## [Exercise description]
For the data below, count the lines that have the string "Stream" and state that number by itself.

BEGIN Input

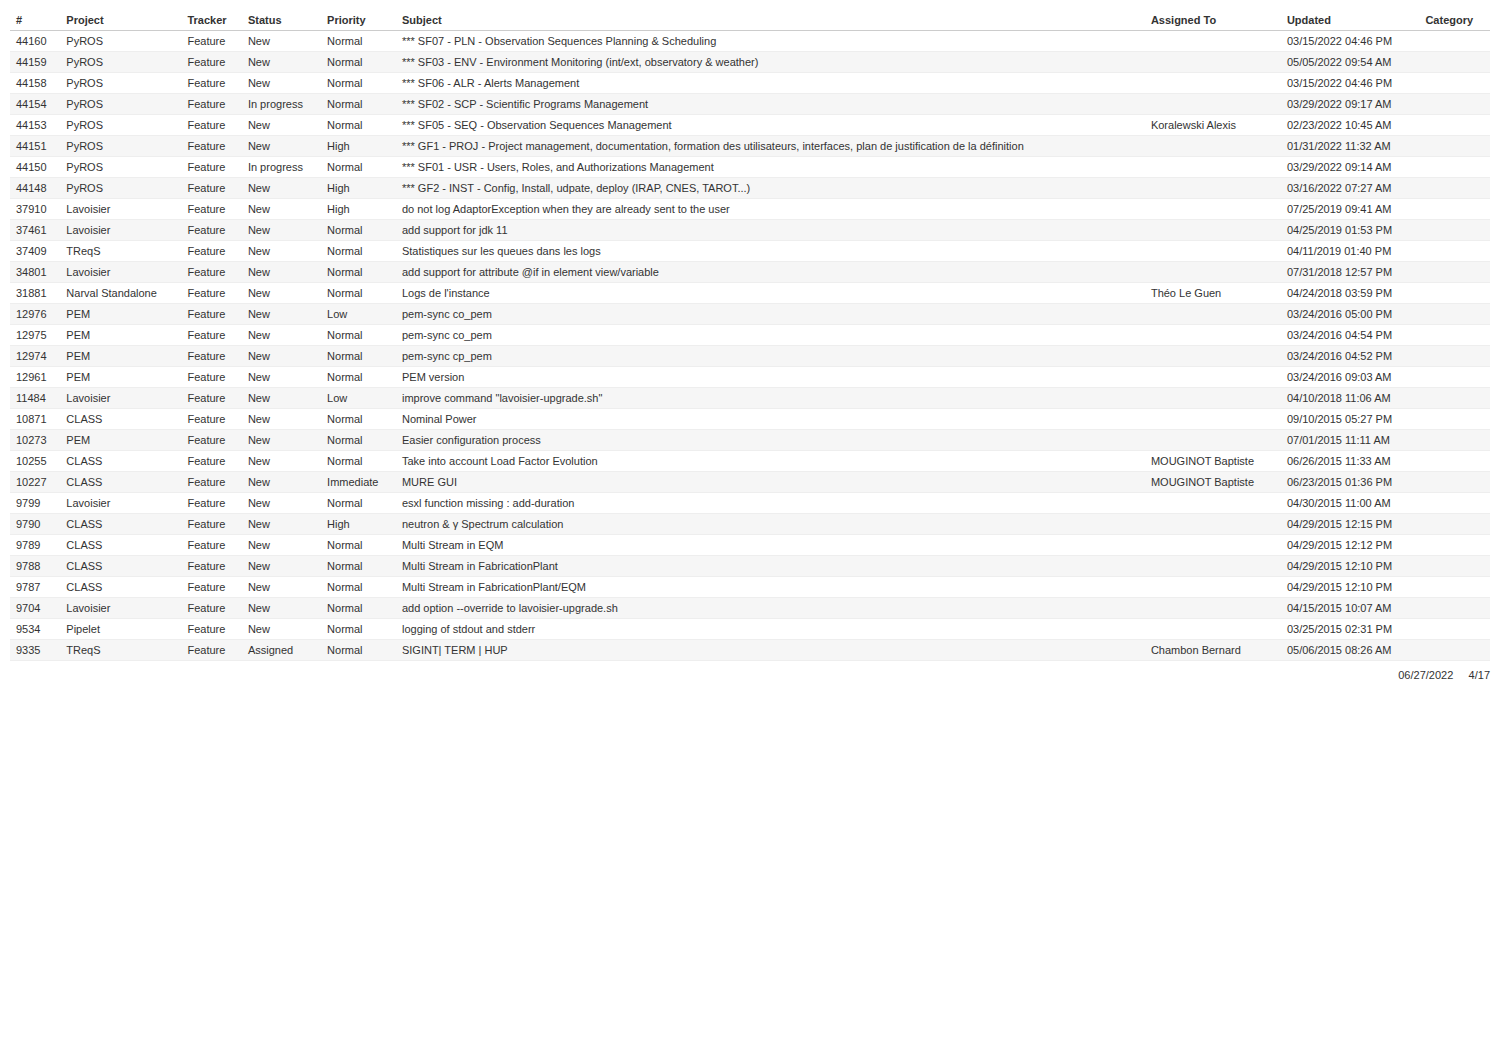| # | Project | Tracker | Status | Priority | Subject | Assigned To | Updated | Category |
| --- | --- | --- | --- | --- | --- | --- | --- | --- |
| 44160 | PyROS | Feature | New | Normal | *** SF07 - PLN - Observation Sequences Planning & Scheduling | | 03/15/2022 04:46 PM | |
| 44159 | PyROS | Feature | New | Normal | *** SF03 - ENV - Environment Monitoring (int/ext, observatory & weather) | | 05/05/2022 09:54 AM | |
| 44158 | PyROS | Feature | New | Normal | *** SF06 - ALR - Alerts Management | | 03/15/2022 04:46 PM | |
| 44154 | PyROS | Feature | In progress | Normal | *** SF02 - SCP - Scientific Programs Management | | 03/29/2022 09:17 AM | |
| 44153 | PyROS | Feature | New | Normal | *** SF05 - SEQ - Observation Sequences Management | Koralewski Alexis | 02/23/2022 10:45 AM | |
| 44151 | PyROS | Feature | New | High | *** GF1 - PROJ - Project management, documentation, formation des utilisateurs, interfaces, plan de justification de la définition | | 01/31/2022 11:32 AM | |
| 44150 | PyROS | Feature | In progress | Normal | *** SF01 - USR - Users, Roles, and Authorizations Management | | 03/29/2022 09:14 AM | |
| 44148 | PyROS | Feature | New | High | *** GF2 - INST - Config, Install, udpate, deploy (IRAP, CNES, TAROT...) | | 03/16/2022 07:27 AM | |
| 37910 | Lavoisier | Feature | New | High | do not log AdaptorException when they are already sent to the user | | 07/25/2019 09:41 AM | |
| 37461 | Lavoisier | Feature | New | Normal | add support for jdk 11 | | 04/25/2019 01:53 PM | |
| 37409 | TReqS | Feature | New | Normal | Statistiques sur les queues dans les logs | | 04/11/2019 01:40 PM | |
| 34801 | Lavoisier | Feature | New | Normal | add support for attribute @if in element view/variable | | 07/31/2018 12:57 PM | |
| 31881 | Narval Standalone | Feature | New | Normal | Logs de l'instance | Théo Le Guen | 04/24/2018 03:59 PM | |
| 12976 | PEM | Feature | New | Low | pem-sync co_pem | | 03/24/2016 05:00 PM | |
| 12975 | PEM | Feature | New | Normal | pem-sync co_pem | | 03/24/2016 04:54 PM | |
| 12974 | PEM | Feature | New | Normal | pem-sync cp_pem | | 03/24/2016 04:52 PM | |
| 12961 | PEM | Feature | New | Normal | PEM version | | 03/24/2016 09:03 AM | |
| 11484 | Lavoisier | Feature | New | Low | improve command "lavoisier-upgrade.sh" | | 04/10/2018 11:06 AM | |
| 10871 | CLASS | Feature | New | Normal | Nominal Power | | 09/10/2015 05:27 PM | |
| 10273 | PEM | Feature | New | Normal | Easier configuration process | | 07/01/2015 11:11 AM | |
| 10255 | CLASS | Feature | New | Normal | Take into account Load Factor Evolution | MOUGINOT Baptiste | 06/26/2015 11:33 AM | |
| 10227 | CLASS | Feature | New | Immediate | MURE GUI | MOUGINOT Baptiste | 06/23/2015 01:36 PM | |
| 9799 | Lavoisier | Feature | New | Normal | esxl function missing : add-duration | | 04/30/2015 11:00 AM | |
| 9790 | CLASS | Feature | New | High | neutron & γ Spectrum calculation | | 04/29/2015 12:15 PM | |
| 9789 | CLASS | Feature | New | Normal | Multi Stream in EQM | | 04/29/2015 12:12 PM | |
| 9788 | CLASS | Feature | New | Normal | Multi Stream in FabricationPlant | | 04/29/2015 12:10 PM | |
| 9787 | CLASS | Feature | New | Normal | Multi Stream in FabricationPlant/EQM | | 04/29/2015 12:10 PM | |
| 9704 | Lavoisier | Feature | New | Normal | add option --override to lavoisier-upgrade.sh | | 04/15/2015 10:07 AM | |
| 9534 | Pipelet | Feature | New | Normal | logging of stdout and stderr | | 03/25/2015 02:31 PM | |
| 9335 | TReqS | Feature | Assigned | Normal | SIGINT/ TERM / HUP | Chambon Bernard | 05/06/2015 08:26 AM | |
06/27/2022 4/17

END Input

## [Result for this exercise]
3